Anthropic Claude — PDF Support
import base64
import anthropic
client = anthropic.Anthropic(
base_url="https://api.arouter.ai",
api_key="lr_live_xxxx",
)
with open("document.pdf", "rb") as f:
pdf_data = base64.standard_b64encode(f.read()).decode("utf-8")
response = client.messages.create(
model="claude-sonnet-4.6",
max_tokens=2048,
messages=[
{
"role": "user",
"content": [
{
"type": "document",
"source": {
"type": "base64",
"media_type": "application/pdf",
"data": pdf_data,
},
},
{"type": "text", "text": "Summarize the key points of this document."},
],
}
],
)
print(response.content[0].text)
Google Gemini — PDF Support
import base64
import google.generativeai as genai
genai.configure(
api_key="lr_live_xxxx",
transport="rest",
client_options={"api_endpoint": "https://api.arouter.ai"},
)
with open("document.pdf", "rb") as f:
pdf_data = base64.b64encode(f.read()).decode("utf-8")
model = genai.GenerativeModel("gemini-2.5-flash")

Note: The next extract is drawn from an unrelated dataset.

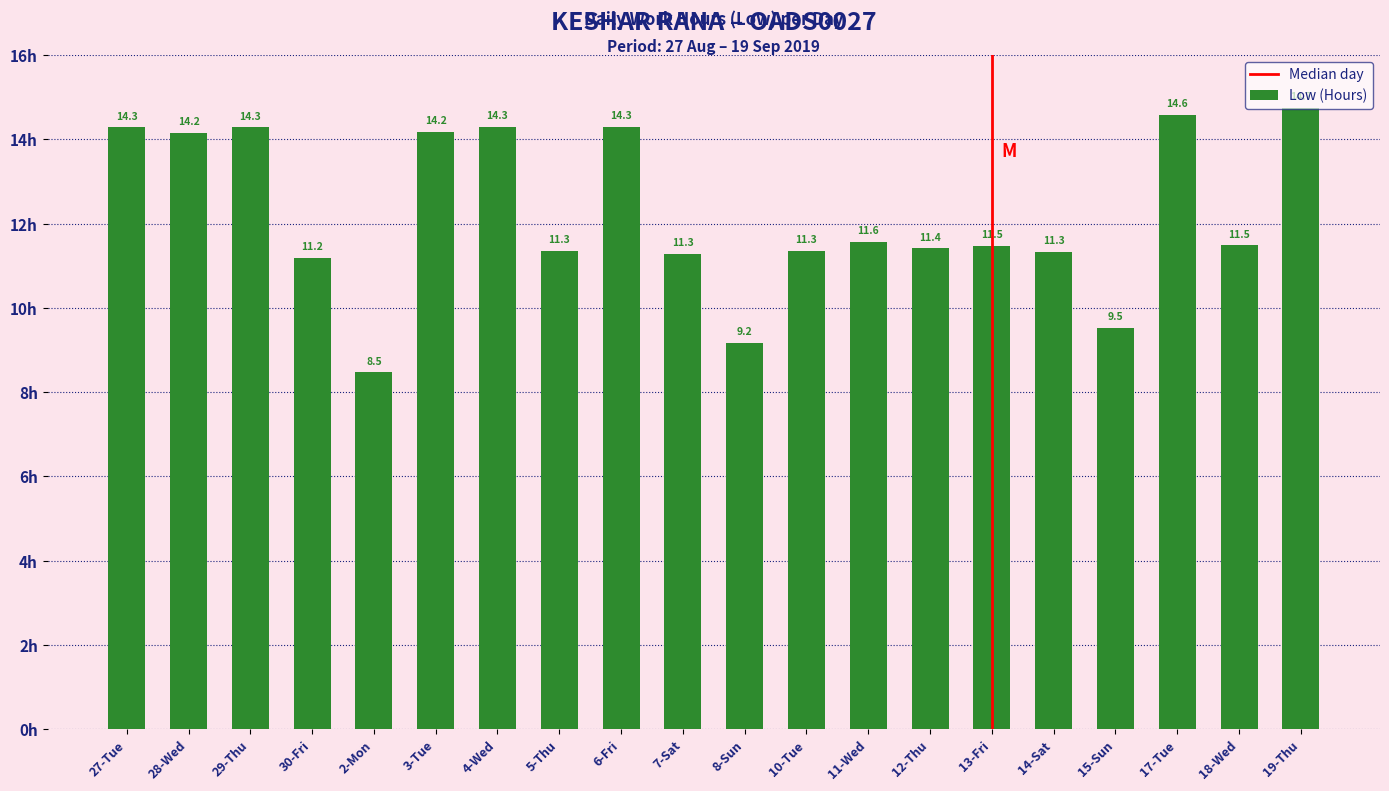

Which label corresponds to the largest value in the chart?

19-Thu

response = model.generate_content([
{
"inline_data": {
"mime_type": "application/pdf",
"data": pdf_data,
}
},
"Summarize the key points of this document.",
])
print(response.text)
Model Compatibility
| Model | Image URL | Image Base64 | PDF |
|---|
openai/gpt-5.4 | ✓ | ✓ | — |
openai/gpt-5.4-pro | ✓ | ✓ | — |
anthropic/claude-sonnet-4.6 | ✓ | ✓ | ✓ |
anthropic/claude-opus-4.5 | ✓ | ✓ | ✓ |
google/gemini-2.5-flash | ✓ | ✓ | ✓ |
google/gemini-2.5-pro | ✓ | ✓ | ✓ |
Use GET /v1/models to query the latest capability information.
| Format | When to Use |
|---|
| Image URL | Public images accessible on the internet |
| Image base64 | Private images, local files, or when URL is not available |
| PDF base64 | Document analysis (Claude and Gemini only) |
Image tokens count toward the prompt token limit. Large, high-resolution images with detail: "high" can consume significantly more tokens than text. Always check usage.prompt_tokens to monitor consumption.